Déléguer à l'IA, est-ce forcément la stratégie gagnante ?
- Thierry Bardy
- il y a 3 jours
- 3 min de lecture
Confier à une IA, agentique ou non, les tâches ingrates du quotidien peut être tentant. Mais ce réflexe a des conséquences, prévient Nicolas Arpagian.
(Vice-Président du cabinet HeadMind Partners)
« Confiez-lui vos tâches ingrates. » Qui pourrait résister à cette invitation quand il s'agit d'identifier des cas d'usages concrets d'emploi de services d'intelligence artificielle générative ? Les capacités des modèles algorithmiques et l'appétence naturelle que peut avoir chacun d'entre nous à transférer à autrui ce qu'il lui pèse de réaliser plaident pour une utilisation à grande échelle des IA pour se substituer à de nombreuses missions du quotidien.
Soit l'émergence d'un commerce de la délégation, qui transfère aux algorithmes la réalisation voire l'organisation complète - avec les modèles agentiques - d'activités qui relevaient jusqu'alors des seuls humains.
Cette bascule technologique va générer des effets dont on ne mesure pas encore pleinement les conséquences. La baisse et potentiellement la disparition de certains emplois d'exécution posent ainsi dès à présent la question de l'employabilité, de la rémunération et donc de la future place dans la société de celles et ceux dont ces actions constituaient la fiche de poste.
La disparition des étapes intermédiaires
Par ailleurs, le fait de pouvoir désormais passer commande d'une prestation complexe conduira à ignorer de plus en plus les étapes intermédiaires conduisant à l'aboutissement. Rendant d'autant plus compliqué l'appréciation et l'évaluation du cheminement ayant conduit à la réponse fournie. Comme si le commanditaire d'un chantier de construction s'épargnait les visites régulières sur le terrain pour ne visiter in fine que les pièces une fois celles-ci décorées et meublées.
L'absence de connaissance et de maîtrise des phases intermédiaires peut s'avérer pénalisante quand il s'agira de questionner la qualité du bâti et les conséquences de la non-coordination des différents corps de métiers. Une logique de « boîte noire » qui ne permet pas de s'assurer de la pertinence du raisonnement et des éléments d'information ayant permis d'obtenir le résultat fourni.

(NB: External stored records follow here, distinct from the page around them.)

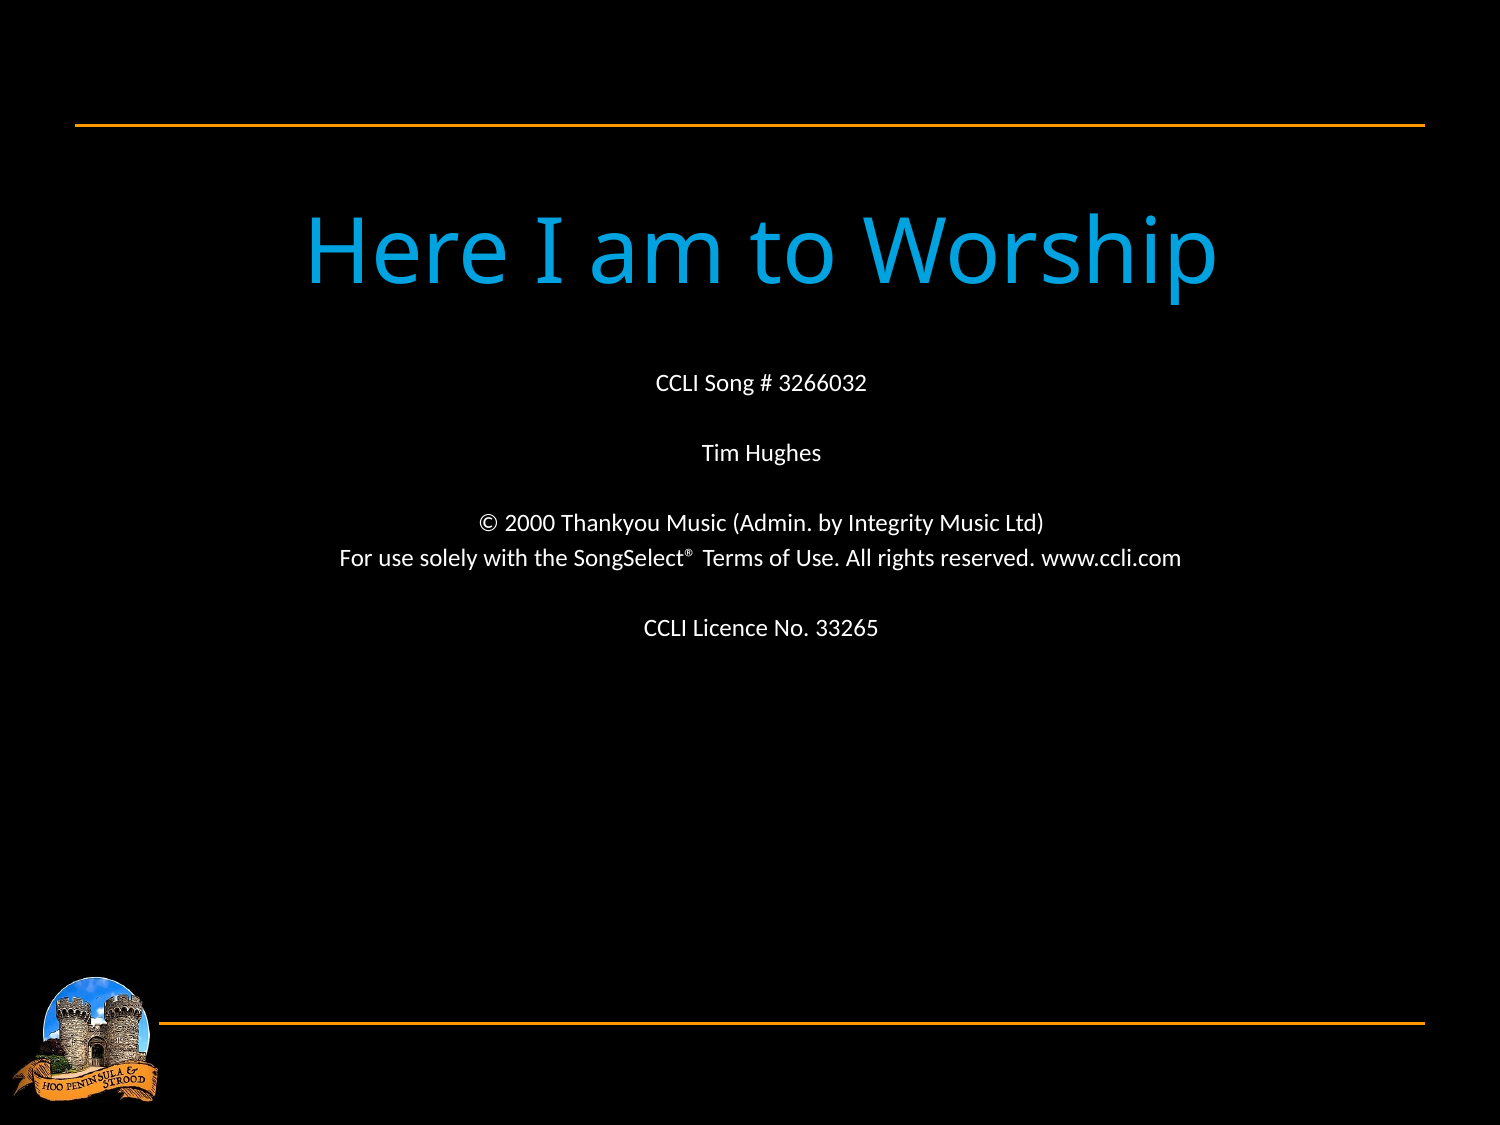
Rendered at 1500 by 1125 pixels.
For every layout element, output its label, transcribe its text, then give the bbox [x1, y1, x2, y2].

subtitle Here I am to Worship CCLI Song # 3266032 Tim Hughes © 2000 Thankyou Music (Admin. by Integrity Music Ltd) For use solely with the SongSelect® Terms of Use. All rights reserved. www.ccli.com CCLI Licence No. 33265 [53, 30, 1471, 1094]
picture [11, 975, 160, 1103]
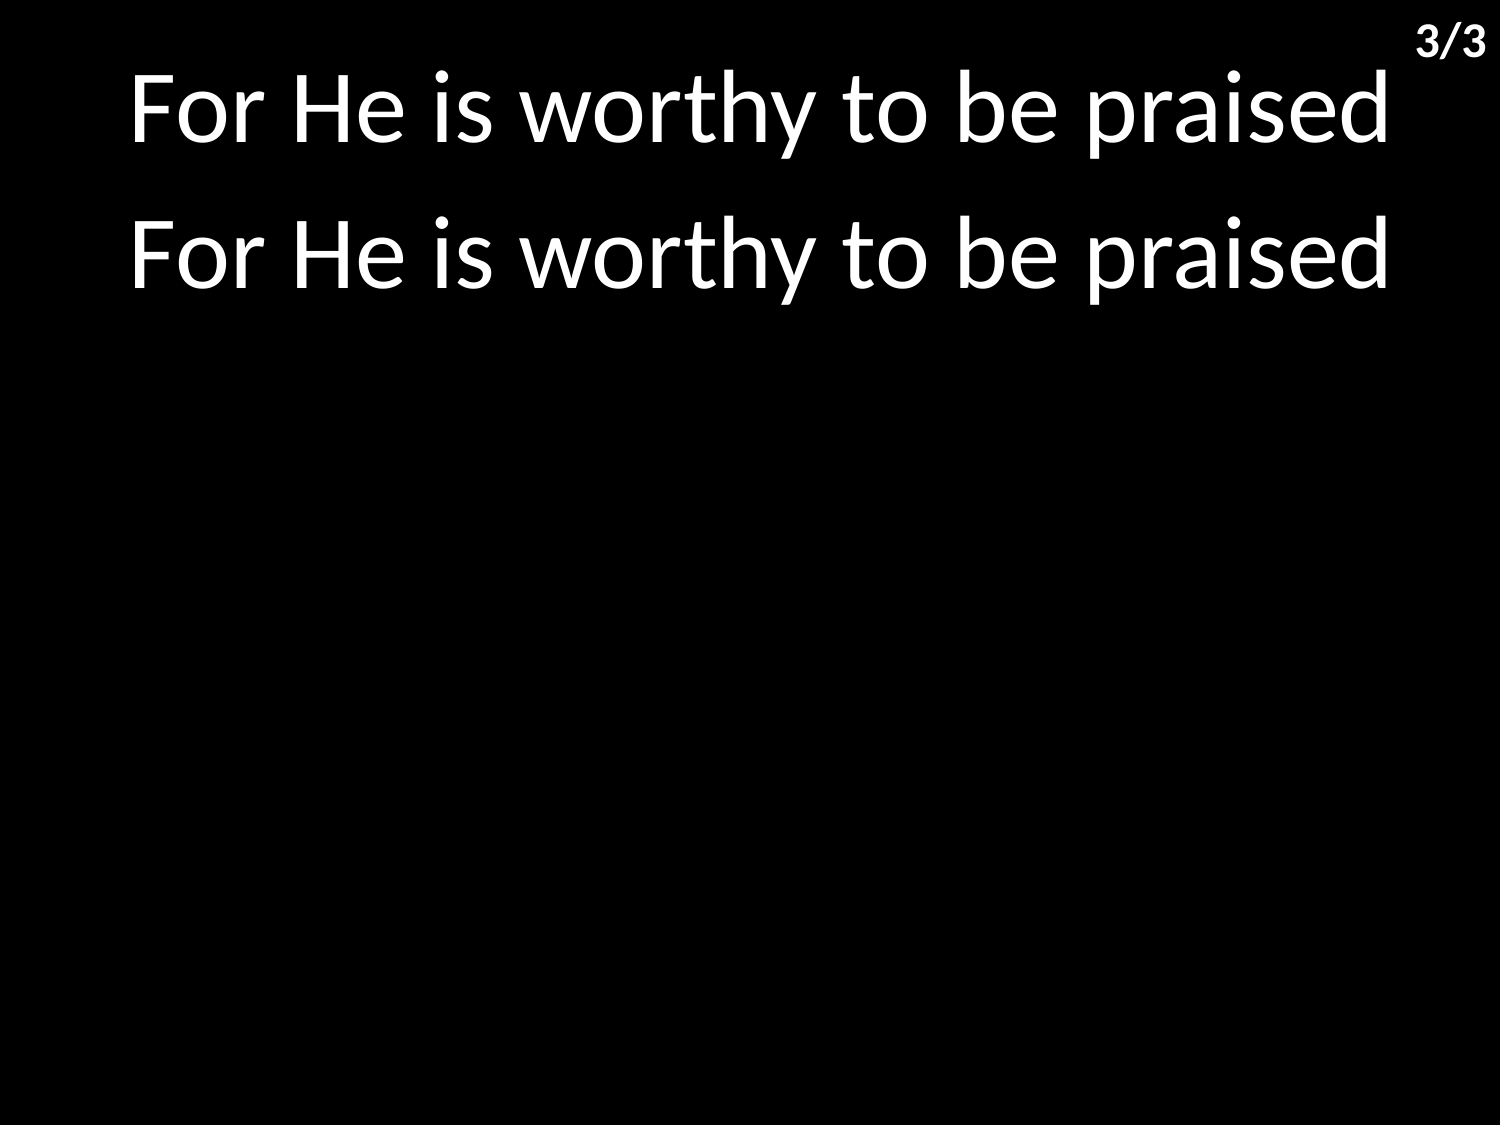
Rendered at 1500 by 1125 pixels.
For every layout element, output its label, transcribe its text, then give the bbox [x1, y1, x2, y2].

subtitle For He is worthy to be praised For He is worthy to be praised [53, 30, 1471, 1094]
text_box 3/3 [1399, 0, 1500, 75]
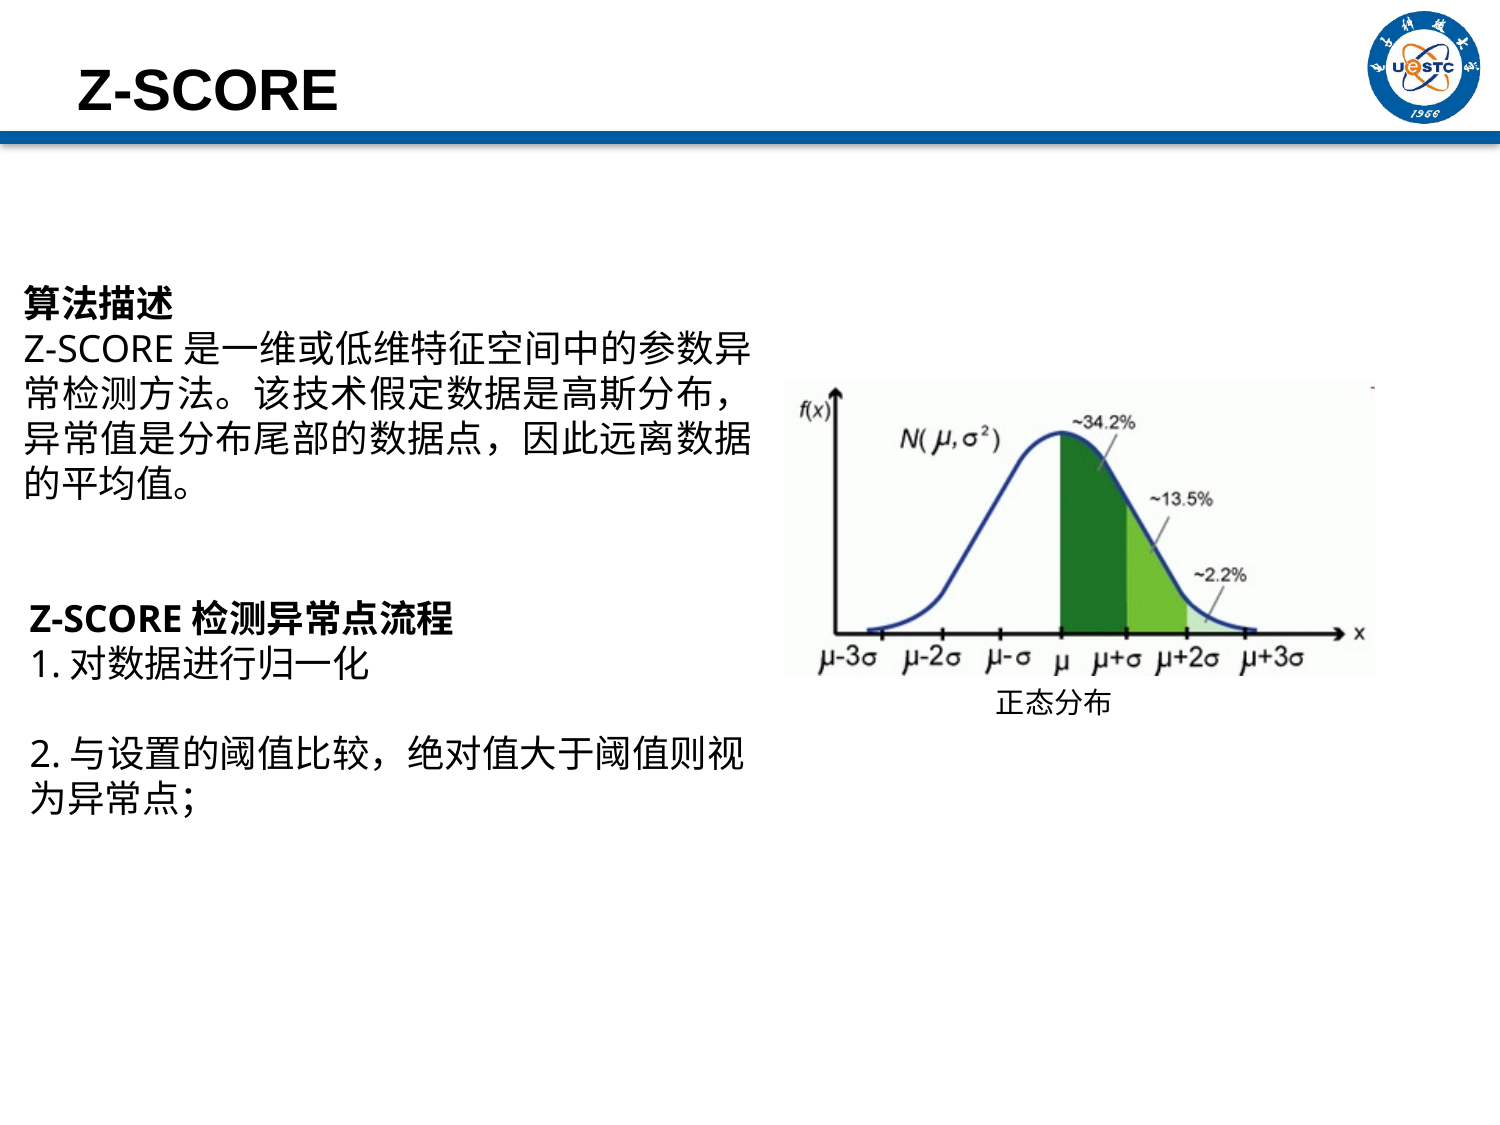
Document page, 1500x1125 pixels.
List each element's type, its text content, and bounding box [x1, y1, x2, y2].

text_box 正态分布 [962, 684, 1147, 727]
picture [1352, 0, 1495, 138]
text_box 算法描述 Z-SCORE是一维或低维特征空间中的参数异常检测方法。该技术假定数据是高斯分布，异常值是分布尾部的数据点，因此远离数据的平均值。 [8, 272, 767, 558]
picture [785, 381, 1375, 676]
title Z-SCORE [63, 37, 1437, 138]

Cette estimation de la valeur finale sera d'autant plus délicate dans la sphère professionnelle si les clients d'un tel service ne disposent pas de l'expertise pour en apprécier la qualité. De quoi susciter l'établissement d'une nomenclature permettant de rendre le plus lisible possible les composants ayant nourri le modèle d'IA utilisé ? A l'instar du Nutriscore ou de la mention de la liste et de l'origine des ingrédients qui renseignent le consommateur. Le classement public des grands modèles internationaux d'IA génératives effectué en continu par la plateforme ComparIA du ministère français de la Culture et de la Direction interministérielle du numérique (Dinum) à partir des taux de satisfaction exprimés par leurs utilisateurs francophones illustre l'écart de pertinence qui peut exister entre les outils fournis par les différents éditeurs.
Continuer d'apprendre à apprendre
Le principe de délégation systématisée à un tiers - fût-il un algorithme - pour conduire des analyses, formuler des recommandations, sélectionner des options et fournir diverses productions intellectuelles pose la question de l'entraînement des cerveaux très humains afin qu'ils conservent leurs facultés propres de réflexion. La singularité de l'esprit humain, sa créativité et son libre arbitre, ne peuvent exister pleinement que s'ils sont régulièrement documentés, sollicités pour conduire des raisonnements élaborés et mis à l'épreuve avec des thématiques exigeant la mobilisation de ressources neuronales et cognitives. Ce qu'on peut résumer sous l'appellation de « paresse intellectuelle » est l'enfant naturel d'une mécanisation de la pensée née d'un recours systématique à la prothèse algorithmique. Aucun renoncement aux opportunités technologiques dans ce constat. Juste une invitation à une consommation raisonnée et éclairée de ces intelligences si artificielles.
Nicolas Arpagian est membre du Conseil d'orientation de l'Institut Diderot.